Theo spojrzał na nią. Nie musiała dłużej mówić, bo wiedział, do czego nawiązuje. Mówiła o kimś, ale tak naprawdę mówiła o sobie.

- Boją się śmierci? - Zapytał.

- Tak, boją się, ale nie wiem czego. Każdy ma swoją misję do zrobienia i śmierć jest normalna. Każdego nas to czeka. Mnie jak i ciebie.

- Dlaczego mówisz, że nie boisz się śmierci jak to jest nie prawda. - Spojrzała na niego i zmarszczyła brwi. - Jakbyś teraz tu nie stała i nie wiedziała, co zrobić myślisz, że byś miała takie myśli?

- Theo ja nic już nie wiem.
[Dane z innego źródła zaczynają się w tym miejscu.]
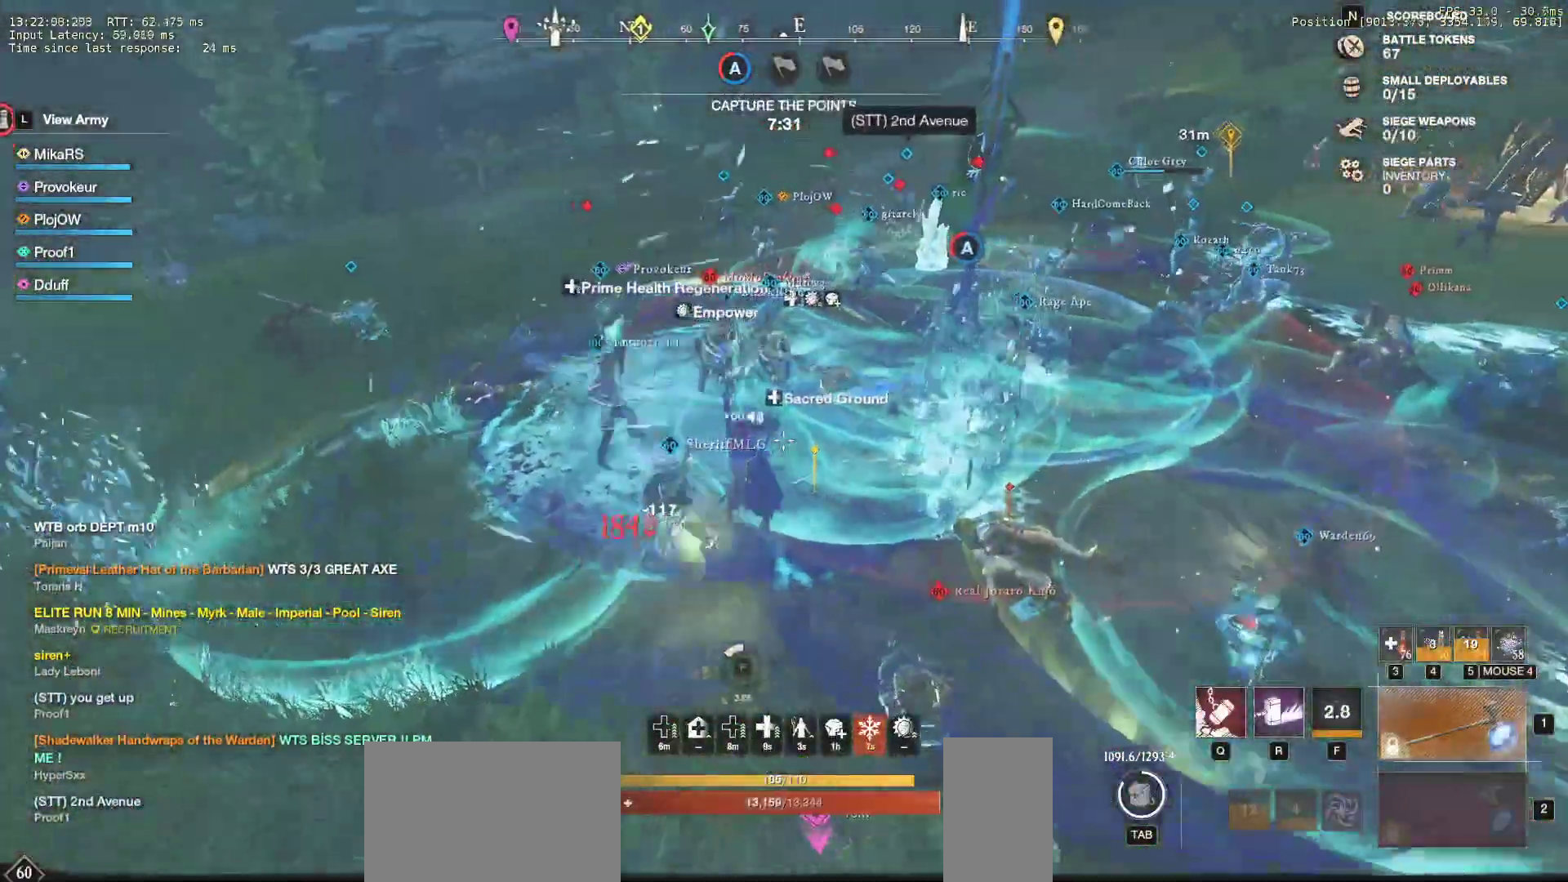
{"keys": ["a", "shift", "w"], "mouse": [], "events": [[133, "s", "up"], [300, "w", "down"], [383, "shift", "down"]]}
Mam tyle myśli i jest ich coraz więcej. - Odwróciła się w jego kierunku. - Jednak sama nie potrafię się pogodzić z informacją, że przegrałam.

Chłopak od razu zareagował. Podszedł do niej i przytulił. Nawet o to nie pytał, czy może po prostu to zrobił. Trzymał ją w swoich objęciach i to go cieszyło.

- Nie przegrałaś. Dla mnie i tak już wygrałaś. - Powiedział w jej włosy.  - Nie myśl w ten sposób. Zastanów się i pomyśl co będzie później.  Nie przejmuj się tym, co jest teraz, bo w każdej chwili wszystko może się zmienić.

Odsunęła się od niego i spojrzała na jego czarne jak węgiel oczy, które tak kochała.

- Masz racje. - Przyznała. - Musze czymś innym zająć myśli.

Uśmiechnął się do niej.

- Skoro o tym mowa wpadłam na pomysł. - Theo posłał jej pytające spojrzenie. - Zróbmy dziś ognisko. Pierwszy dzień i trzeba to jakoś uczcić.

- Dobra, ale uważaj. - Przewróciła oczami. - Nie przekręcaj oczami, tylko ci mówię. Martwię się i dbam, aby wszystko było dobrze.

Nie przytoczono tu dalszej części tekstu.